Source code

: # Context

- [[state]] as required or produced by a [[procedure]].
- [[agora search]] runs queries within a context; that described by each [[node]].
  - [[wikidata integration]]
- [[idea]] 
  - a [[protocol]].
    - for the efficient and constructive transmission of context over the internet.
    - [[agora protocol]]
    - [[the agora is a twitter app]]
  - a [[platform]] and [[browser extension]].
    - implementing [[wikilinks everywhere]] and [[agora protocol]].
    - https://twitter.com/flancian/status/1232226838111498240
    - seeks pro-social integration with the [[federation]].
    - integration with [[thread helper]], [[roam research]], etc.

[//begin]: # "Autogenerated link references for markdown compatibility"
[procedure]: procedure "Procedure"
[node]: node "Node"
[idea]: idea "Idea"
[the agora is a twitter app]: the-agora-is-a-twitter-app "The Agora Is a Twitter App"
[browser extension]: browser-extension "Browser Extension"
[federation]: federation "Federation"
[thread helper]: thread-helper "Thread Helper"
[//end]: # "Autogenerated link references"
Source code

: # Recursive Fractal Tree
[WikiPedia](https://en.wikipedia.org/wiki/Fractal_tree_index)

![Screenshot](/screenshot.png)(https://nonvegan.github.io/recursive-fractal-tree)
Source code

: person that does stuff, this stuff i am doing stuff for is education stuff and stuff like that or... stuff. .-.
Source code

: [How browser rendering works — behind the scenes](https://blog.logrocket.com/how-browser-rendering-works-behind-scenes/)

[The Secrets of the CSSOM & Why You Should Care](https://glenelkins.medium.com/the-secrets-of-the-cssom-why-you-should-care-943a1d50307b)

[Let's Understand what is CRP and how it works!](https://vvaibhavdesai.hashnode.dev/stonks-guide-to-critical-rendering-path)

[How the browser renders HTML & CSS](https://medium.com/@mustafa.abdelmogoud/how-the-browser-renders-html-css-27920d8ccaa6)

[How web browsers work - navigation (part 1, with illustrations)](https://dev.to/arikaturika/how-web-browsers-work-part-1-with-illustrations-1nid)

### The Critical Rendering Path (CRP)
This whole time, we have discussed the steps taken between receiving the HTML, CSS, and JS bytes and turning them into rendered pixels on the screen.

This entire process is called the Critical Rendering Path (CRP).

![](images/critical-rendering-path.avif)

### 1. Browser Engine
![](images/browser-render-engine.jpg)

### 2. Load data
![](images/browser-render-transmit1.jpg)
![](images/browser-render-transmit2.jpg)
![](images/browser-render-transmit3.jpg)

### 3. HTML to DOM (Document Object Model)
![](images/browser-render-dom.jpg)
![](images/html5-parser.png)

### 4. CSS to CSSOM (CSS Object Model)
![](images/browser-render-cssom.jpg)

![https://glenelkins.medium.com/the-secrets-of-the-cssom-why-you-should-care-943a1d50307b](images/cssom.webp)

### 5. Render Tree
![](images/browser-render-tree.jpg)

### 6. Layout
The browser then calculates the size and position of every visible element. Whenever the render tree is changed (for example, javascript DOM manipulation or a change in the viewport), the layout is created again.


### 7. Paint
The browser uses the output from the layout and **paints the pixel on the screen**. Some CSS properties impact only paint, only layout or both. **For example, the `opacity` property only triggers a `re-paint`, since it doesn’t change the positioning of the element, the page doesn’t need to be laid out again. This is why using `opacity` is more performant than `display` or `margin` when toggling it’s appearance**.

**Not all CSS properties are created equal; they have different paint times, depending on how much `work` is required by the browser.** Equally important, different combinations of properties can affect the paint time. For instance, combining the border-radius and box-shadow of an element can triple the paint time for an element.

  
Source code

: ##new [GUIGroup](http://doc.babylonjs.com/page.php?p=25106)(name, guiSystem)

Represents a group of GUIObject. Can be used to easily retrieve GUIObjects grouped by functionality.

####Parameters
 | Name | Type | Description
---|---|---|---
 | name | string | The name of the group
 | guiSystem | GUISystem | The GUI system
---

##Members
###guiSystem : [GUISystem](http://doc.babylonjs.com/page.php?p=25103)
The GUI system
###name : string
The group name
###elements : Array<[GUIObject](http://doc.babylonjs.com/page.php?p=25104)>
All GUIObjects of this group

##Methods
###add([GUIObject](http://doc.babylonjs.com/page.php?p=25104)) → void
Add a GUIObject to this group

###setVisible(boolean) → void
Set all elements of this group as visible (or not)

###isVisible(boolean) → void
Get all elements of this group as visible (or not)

**Request**
Identify every line in the items above that contains the string "guiSystem", and copy each of those lines.

**Expected answer**
: ##new [GUIGroup](http://doc.babylonjs.com/page.php?p=25106)(name, guiSystem)
 | guiSystem | GUISystem | The GUI system
###guiSystem : [GUISystem](http://doc.babylonjs.com/page.php?p=25103)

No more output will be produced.